For static hosts in dhcp-host declarations the address may be whatever you
want, provided it's in the range of any interface (not dhcp-range declaration)
on the machine.
Lorenzo Milesi
2015-10-15 07:18:17 UTC
Permalink
Post by Carlos Carvalho
The address range is defined in the dhcp-range declaration. Either you put the
start and end addresses or you use the constructor feature, in which case the
prefix will come from the interface where the request arrived. Note that you
have to configure the ipv6/prefix-length of all the interfaces where dnsmasq
listens.
This is my dhcp config:

# ipv6
dhcp-range=2001:1410:105:858b::ff00,2001:1410:105:858b::ff50,64,12h
dhcp-option=option6:router,2001:1410:105:858b::1
dhcp-option=option6:dns-server,[::]

the range is defined, the subnet is broadcasted, so what's missing?
thanks
--
Lorenzo Milesi - ***@yetopen.it

YetOpen S.r.l. - http://www.yetopen.it/
Carlos Carvalho
2015-10-15 12:16:21 UTC
Permalink
Post by Lorenzo Milesi
Post by Carlos Carvalho
The address range is defined in the dhcp-range declaration. Either you put the
start and end addresses or you use the constructor feature, in which case the
prefix will come from the interface where the request arrived.

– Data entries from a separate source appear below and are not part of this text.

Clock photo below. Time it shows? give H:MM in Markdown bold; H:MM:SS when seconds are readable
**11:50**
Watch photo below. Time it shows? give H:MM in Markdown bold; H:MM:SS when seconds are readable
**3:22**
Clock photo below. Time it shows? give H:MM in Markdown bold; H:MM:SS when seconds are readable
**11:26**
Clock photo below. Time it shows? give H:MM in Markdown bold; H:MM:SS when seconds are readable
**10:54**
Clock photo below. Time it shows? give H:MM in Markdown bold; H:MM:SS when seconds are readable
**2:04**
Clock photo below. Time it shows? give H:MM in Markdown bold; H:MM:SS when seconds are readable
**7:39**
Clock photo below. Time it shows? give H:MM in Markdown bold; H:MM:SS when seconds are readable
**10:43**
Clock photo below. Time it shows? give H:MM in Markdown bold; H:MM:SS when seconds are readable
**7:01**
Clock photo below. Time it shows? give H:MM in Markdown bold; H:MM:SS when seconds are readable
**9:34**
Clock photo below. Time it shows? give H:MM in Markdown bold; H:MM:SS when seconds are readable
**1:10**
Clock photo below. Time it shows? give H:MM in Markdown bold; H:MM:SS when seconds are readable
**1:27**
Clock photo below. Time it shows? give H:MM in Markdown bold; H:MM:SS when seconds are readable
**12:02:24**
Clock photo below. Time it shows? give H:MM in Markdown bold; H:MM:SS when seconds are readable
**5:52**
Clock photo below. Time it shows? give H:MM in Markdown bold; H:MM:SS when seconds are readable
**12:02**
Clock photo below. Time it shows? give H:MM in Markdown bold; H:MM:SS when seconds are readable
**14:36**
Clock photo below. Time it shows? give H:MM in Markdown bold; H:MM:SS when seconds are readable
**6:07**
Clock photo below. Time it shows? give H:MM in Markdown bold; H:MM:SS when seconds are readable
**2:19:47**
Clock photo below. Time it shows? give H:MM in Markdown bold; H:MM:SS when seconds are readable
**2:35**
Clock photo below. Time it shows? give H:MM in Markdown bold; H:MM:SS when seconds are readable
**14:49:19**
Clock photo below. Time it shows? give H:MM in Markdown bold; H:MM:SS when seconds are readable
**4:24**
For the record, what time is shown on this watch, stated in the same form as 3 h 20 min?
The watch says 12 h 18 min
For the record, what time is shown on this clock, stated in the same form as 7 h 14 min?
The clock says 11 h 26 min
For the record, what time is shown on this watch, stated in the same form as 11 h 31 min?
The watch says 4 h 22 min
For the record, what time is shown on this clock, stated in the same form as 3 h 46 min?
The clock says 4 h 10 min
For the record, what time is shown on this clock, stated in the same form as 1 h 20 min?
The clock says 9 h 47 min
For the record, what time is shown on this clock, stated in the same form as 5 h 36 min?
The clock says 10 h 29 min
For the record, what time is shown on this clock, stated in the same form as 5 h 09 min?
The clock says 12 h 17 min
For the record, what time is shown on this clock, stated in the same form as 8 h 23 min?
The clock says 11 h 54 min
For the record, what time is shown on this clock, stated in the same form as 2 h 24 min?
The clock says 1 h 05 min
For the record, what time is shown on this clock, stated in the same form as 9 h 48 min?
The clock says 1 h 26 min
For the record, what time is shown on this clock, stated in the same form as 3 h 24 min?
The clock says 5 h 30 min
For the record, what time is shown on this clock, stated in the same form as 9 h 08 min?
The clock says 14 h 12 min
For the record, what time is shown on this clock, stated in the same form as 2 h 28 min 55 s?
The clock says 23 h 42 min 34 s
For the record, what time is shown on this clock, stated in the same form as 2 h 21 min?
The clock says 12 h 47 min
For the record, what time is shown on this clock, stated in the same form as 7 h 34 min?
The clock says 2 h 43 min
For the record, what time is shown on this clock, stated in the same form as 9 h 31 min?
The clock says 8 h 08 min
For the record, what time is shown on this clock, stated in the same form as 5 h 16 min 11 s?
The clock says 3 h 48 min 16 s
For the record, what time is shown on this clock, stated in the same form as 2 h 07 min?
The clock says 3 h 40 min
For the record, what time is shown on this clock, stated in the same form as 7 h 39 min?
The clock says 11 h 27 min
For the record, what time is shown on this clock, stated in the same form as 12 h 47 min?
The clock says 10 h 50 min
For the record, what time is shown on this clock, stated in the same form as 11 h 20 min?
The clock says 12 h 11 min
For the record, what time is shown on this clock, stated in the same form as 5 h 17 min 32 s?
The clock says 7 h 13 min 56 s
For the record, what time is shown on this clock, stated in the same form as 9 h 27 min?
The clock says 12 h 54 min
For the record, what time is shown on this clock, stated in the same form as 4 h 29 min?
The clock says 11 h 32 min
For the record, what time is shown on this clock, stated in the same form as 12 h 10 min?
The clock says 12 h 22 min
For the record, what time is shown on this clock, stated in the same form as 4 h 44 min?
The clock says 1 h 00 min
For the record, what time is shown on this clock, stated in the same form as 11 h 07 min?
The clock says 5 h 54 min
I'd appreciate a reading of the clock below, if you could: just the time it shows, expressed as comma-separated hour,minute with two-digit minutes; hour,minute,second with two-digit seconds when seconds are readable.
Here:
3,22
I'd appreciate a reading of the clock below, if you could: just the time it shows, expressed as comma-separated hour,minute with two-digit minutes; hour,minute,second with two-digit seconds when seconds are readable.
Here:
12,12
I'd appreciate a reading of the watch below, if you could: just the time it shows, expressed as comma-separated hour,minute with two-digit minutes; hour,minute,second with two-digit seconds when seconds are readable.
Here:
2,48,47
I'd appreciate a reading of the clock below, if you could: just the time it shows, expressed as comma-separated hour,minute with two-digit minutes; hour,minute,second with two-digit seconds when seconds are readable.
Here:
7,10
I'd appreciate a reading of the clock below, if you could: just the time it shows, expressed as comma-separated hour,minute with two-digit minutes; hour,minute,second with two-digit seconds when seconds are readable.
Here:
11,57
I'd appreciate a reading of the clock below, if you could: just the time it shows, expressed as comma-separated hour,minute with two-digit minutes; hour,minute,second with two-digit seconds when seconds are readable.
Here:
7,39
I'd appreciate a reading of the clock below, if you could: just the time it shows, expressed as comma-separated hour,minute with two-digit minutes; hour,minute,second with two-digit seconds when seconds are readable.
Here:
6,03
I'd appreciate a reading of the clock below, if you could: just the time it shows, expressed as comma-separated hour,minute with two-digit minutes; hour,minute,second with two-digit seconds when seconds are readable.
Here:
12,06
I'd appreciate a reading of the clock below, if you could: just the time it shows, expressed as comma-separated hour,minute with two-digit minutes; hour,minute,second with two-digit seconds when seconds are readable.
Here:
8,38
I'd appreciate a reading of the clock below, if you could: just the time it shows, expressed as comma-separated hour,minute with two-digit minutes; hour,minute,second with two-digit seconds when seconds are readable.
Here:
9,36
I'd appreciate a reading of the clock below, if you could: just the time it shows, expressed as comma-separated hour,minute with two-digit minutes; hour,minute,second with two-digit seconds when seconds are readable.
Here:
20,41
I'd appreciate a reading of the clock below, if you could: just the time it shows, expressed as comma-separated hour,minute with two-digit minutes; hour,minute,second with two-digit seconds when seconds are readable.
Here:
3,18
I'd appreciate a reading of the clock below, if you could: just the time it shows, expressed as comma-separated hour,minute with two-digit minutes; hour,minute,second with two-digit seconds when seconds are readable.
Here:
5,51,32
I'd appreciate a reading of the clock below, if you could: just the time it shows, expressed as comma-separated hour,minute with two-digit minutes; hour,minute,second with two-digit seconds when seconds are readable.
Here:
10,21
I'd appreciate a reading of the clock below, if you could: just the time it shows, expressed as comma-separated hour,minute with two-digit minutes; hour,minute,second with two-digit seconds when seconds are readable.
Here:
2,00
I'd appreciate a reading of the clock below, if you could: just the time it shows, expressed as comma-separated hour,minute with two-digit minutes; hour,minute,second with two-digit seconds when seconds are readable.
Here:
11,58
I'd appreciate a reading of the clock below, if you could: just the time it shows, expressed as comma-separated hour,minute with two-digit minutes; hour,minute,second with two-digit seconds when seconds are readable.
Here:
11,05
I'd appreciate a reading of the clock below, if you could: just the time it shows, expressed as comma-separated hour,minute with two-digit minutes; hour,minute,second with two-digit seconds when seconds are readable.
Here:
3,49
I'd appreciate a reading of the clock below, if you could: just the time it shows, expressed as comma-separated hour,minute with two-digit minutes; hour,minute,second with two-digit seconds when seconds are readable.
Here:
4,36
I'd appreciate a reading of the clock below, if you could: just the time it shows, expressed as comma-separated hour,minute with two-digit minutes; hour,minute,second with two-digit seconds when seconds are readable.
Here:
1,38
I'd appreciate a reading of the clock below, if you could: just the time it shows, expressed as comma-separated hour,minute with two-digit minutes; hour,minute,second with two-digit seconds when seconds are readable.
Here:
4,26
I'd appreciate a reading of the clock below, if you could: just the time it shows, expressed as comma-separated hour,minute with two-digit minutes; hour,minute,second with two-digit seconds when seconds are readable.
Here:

Note that you
have to configure the ipv6/prefix-length of all the interfaces where dnsmasq
listens.
# ipv6
dhcp-range=2001:1410:105:858b::ff00,2001:1410:105:858b::ff50,64,12h
dhcp-option=option6:router,2001:1410:105:858b::1
dhcp-option=option6:dns-server,[::]
This is fine, clients should get addresses IF your interface is configured
accordingly. Make sure it is.
Post by Lorenzo Milesi
dhcp-option=option6:router,2001:1410:105:858b::1
This is bogus. There's no router option in dhcpv6.
Post by Lorenzo Milesi
dhcp-option=option6:dns-server,[::]
This is correct but not necessary, dnsmasq does it by default.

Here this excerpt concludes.